Love your neighbour as yourself
“Are you any good with computers?” asked the lady who’d knocked on my door. To take part in a photography competition, she had to compile her pictures into a PDF. She baked me cookies in return.
That’s how I met Susan the photographer, my opposite neighbour.
Supposedly, we have nothing in common. A bachelor Iranian mathematician, I’ve been living in Montreal for three years, while she, as a kid, would go to King George Park in Westmount for tobogganing and watching the young Leonard Cohen play his guitar.
But indeed, we have one thing in common: we have both studied at Concordia. After decades of amateur photography, she received a bachelor’s degree last year — with distinction, she would stress. This inspired me to go back to school to follow my passion too, hence I enrolled in a journalism program.

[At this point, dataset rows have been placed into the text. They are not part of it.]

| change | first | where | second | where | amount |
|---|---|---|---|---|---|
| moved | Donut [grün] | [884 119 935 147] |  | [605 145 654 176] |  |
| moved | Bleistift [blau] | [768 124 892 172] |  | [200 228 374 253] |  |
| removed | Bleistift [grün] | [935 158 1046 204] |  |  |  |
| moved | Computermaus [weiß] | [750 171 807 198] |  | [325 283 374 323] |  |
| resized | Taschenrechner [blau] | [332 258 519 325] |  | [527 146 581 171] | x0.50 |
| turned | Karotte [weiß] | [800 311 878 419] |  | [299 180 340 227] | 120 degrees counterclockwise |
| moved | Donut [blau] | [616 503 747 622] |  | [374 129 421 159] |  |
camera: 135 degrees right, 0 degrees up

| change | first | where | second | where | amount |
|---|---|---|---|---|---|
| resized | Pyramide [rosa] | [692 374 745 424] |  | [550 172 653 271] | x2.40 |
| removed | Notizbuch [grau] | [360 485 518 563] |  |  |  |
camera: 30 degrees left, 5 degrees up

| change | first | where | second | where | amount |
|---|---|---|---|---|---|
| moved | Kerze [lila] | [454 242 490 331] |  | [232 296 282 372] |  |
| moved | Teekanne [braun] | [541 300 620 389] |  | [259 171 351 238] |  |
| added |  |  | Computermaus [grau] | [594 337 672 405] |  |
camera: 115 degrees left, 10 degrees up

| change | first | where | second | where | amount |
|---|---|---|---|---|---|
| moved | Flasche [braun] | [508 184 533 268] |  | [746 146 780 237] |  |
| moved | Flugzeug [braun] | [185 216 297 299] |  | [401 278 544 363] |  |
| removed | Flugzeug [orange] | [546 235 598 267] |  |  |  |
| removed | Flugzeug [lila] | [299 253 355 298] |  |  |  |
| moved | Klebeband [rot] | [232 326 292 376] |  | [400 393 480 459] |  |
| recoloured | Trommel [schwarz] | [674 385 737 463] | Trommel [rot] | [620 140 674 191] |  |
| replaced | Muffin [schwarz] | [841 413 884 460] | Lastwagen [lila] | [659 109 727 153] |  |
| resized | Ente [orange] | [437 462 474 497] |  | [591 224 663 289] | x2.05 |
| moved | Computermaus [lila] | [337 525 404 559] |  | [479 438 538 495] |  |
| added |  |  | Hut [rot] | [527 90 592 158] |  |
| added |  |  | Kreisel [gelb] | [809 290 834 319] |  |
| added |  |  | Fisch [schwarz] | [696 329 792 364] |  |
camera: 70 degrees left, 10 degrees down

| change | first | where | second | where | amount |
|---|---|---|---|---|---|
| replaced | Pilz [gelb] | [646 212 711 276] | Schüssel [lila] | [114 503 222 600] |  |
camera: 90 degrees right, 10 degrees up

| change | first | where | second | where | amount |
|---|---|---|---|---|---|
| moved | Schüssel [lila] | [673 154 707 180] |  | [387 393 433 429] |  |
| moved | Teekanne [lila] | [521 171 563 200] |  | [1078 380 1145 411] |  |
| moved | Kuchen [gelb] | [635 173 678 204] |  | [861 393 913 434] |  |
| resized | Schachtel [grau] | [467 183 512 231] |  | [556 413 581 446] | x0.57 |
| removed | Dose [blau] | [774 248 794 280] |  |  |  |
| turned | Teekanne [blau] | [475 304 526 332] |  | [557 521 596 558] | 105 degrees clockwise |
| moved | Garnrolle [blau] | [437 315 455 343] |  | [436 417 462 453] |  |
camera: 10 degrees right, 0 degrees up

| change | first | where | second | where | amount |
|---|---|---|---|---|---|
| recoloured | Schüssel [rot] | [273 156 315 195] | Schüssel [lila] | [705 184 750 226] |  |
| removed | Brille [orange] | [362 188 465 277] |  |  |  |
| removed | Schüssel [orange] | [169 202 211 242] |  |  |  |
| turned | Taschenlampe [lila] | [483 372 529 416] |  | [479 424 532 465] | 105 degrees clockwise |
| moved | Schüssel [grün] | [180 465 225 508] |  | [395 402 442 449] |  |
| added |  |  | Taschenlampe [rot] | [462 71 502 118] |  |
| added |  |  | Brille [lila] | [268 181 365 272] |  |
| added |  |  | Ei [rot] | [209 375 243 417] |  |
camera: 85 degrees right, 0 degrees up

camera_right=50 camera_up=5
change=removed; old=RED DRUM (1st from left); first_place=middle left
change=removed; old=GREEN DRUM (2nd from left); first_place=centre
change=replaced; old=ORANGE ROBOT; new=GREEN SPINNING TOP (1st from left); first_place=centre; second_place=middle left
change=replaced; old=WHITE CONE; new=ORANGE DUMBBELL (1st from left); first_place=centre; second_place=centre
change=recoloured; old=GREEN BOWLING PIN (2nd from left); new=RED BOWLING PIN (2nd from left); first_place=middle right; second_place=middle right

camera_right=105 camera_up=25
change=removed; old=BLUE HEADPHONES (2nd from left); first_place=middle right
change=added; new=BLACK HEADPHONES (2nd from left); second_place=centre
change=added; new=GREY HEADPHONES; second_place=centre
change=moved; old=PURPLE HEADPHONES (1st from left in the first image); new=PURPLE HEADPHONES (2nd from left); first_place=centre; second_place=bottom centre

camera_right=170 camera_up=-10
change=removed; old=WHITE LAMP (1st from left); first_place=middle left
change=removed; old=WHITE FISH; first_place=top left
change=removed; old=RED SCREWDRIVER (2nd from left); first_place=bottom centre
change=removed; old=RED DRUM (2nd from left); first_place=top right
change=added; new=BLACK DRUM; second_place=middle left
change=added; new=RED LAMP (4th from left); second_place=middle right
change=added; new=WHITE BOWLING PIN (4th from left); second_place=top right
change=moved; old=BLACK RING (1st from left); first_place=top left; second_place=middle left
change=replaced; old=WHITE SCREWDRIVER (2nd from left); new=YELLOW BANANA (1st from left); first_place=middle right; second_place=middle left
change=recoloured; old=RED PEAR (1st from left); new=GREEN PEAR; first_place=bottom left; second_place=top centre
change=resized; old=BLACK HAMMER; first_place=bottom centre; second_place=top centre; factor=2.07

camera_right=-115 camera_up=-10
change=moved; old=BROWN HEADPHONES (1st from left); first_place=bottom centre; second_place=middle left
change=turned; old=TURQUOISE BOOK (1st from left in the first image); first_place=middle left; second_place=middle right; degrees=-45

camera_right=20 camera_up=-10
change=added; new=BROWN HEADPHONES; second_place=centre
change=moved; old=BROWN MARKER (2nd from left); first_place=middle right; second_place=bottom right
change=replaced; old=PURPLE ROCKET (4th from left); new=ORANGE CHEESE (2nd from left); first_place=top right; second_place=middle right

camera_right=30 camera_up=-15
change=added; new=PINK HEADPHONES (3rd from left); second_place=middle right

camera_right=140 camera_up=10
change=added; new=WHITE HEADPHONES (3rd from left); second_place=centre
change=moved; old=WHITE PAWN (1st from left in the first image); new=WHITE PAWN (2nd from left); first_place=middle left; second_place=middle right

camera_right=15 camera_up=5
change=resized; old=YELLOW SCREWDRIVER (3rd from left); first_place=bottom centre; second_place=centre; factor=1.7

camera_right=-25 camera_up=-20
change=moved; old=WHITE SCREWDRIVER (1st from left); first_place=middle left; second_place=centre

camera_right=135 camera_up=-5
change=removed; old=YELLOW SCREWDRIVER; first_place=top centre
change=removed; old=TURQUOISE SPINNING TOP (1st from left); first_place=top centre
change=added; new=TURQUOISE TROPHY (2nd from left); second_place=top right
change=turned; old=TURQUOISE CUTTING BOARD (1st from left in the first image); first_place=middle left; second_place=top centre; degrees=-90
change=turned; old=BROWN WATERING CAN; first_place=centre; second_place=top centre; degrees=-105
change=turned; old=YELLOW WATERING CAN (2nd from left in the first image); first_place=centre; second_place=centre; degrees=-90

When the pandemic hit, ironically, the “social distancing” brought us closer. We both live alone and miss chatting in person; occasionally, she knocks on my door and summons me to solve her digital problems, and then tells me about her marriages, her photography projects and previous tenants in my apartment, while I simply listen.
Once, after I fixed her problem with Instagram — by simply reinstalling it — she gave me this pink flower to say thank you. She has her own rules, however. When, for an assignment in my photojournalism course, I asked to photograph her, she retorted, “I’m never on the other side of the camera!”